Untuk orang yang mengalami masa kecil (hingga dewasa) yang bahagia dalam sederhana (bahkan orang lain mungkin menyebutnya penuh derita), cerita ini seperti mimpi. Hidup isinya enak dan enak. Orang tuamu berada. Kamu sendiri punya pekerjaan dengan penghasilan lebih dari lumayan. Hiburan kesedihan adalah makan dan beli sepatu, sampai ada sepatu yang hanya dipakai sekali lalu masuk rak entah sampai kapan.

Well, entah ya. Mungkin ada yang seperti itu. Tapi aku belum bisa membayangkan aku sendiri seperti itu.

Satu-satunya kegalauan adalah perihal jodoh, yang sebenarnya ini juga ndak galau-galau amat. Maksudku, kalau kamu sudah berusaha tampil menarik, bersikap menyenangkan, tapi belum ada juga yang naksir apalagi ngajak nikah, boleh lah itu dibilang masalah. Di sini malah ada dua orang yang naksir. Satunya eksekutif muda, satu lagi penulis ternama. Dua-duanya ganteng, keren, mapan. Tinggal sholat istikharah, selesai. Haha. Yah tentu ndak bakalan jadi novel kalau ceritanya cuma begitu, ah!

20140205-130126.jpg

Entah aku yang tidak bisa membayangkan hidup awang-awang, atau memang cerita ini kurang membumi. Oke lah kalau pun ada gaya hidup semacam yang dijalani Athaya. Barangkali juga ada penulis yang langsung jatuh cinta pada pandangan pertama dengan orang asing yang dijumpainya di sebuah kafe. Atau penulisnya memang sengaja ingin menyajikan tema yang ringan-ringan saja.

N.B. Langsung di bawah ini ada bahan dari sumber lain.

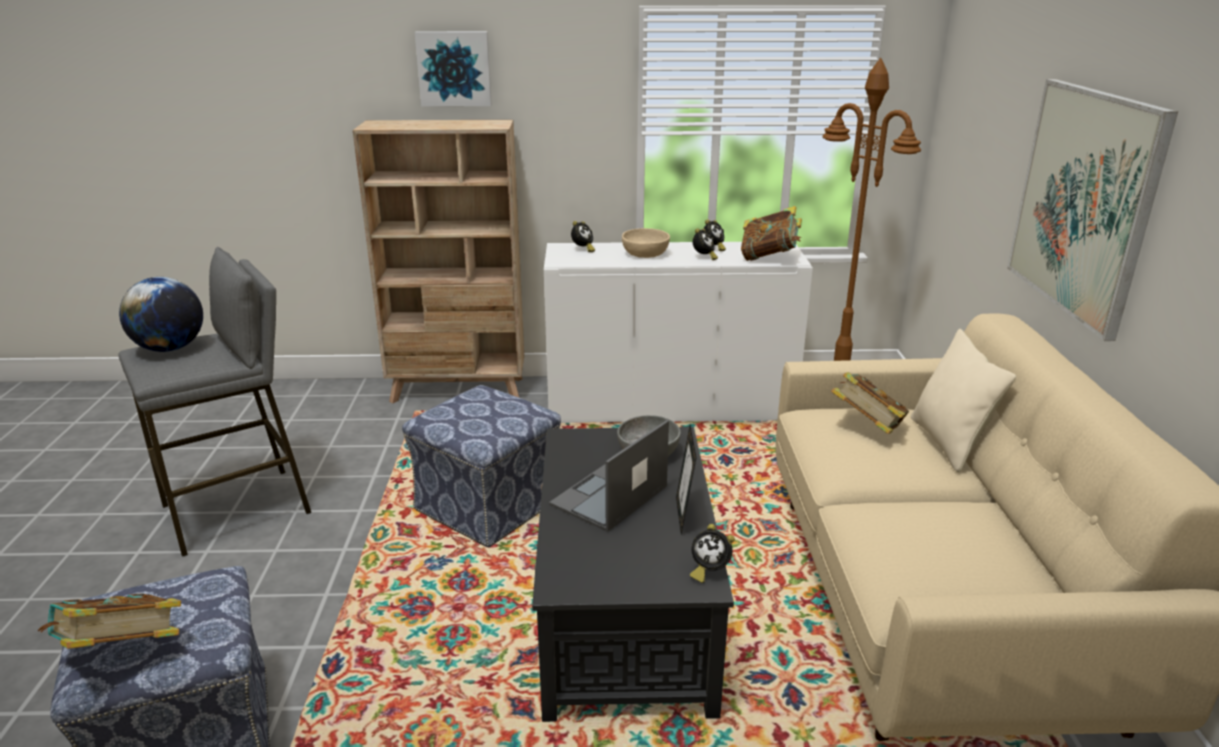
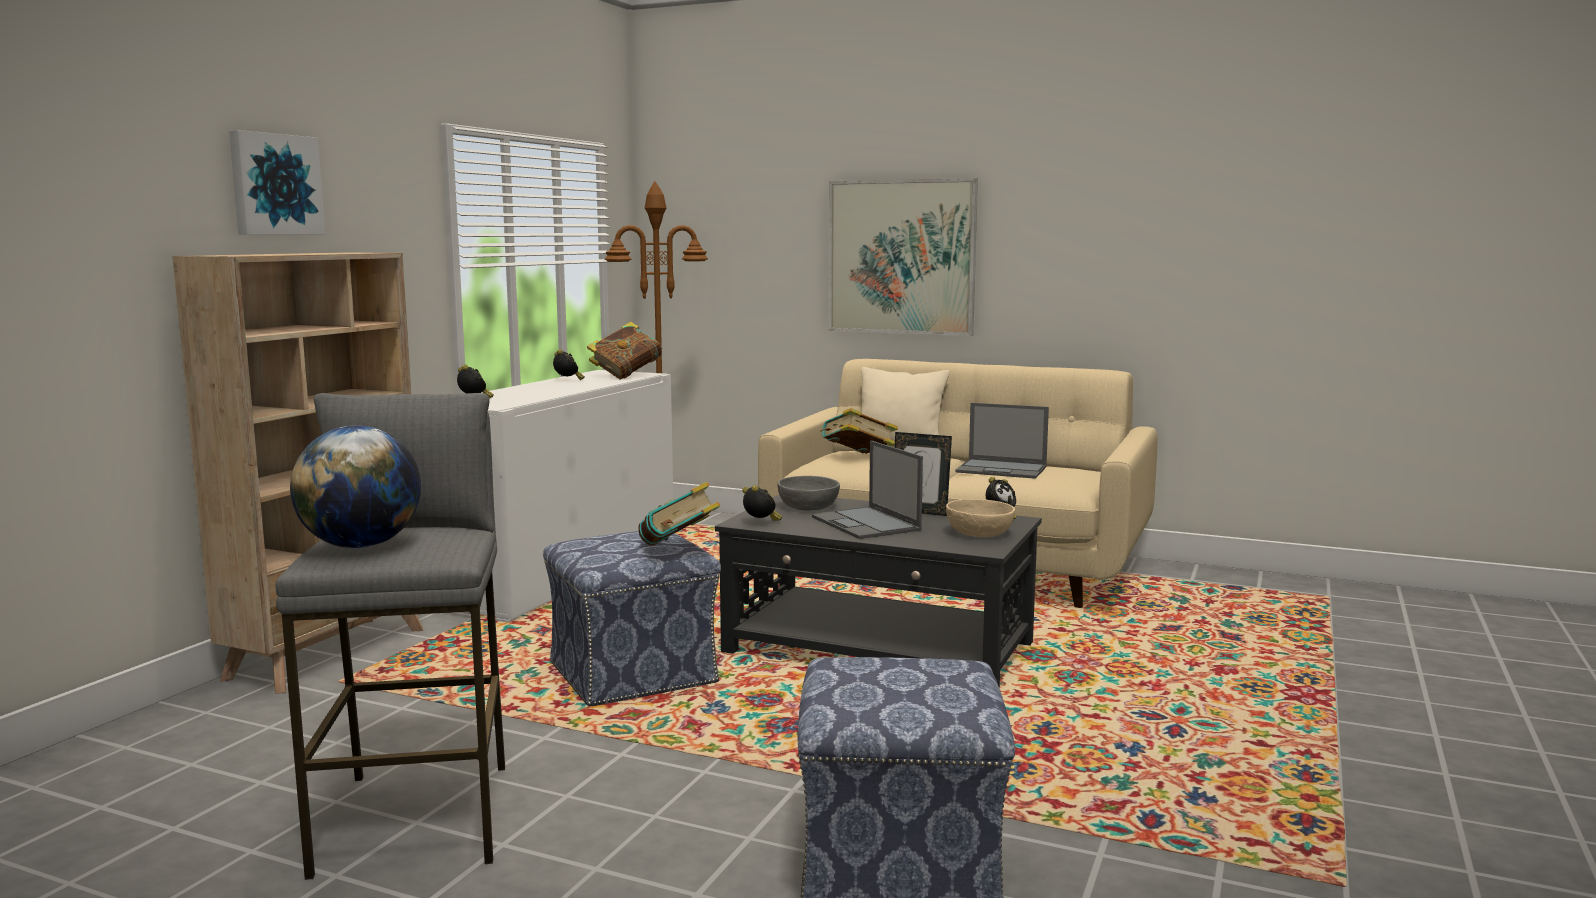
camera: 65 degrees left, 15 degrees down
book [37,593,181,649] -> book moved to [638,482,720,545]
beige bowl [622,228,670,258] -> beige bowl moved to [946,499,1015,537]
alarm clock [693,228,718,260] -> alarm clock moved to [742,485,782,521]
none -> laptop [956,403,1049,479]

However, cerita dan tutur yang ringan dan sederhana ini justru nyaman dibaca karena Octa tidak berusaha sok dalam, sok filosofis, atau sok romantis. Maksudku. Kalau kamu bisa dalam, atau filosofis, atau romantis puitis, itu bagus. Tapi kalau hanya mencoba demikian tapi hasilnya nanggung, malah ndak enak dibaca hehe…

Ibarat makanan, novel ini memang bukan makanan berat yang mengenyangkan, tapi asik buat cemilan. Demikian 🙂

10 thoughts on “Geek in High Heels: Cemilan Yang Asik Dibawa Jalan

  1. Saya juga sempat berandai-andai menikmati hidup seandainya berada di posisi Athaya mba La.. Dapat novel gratisan dari Kelana sekaligus ngincipin kue-kue enak kiriman Ibra.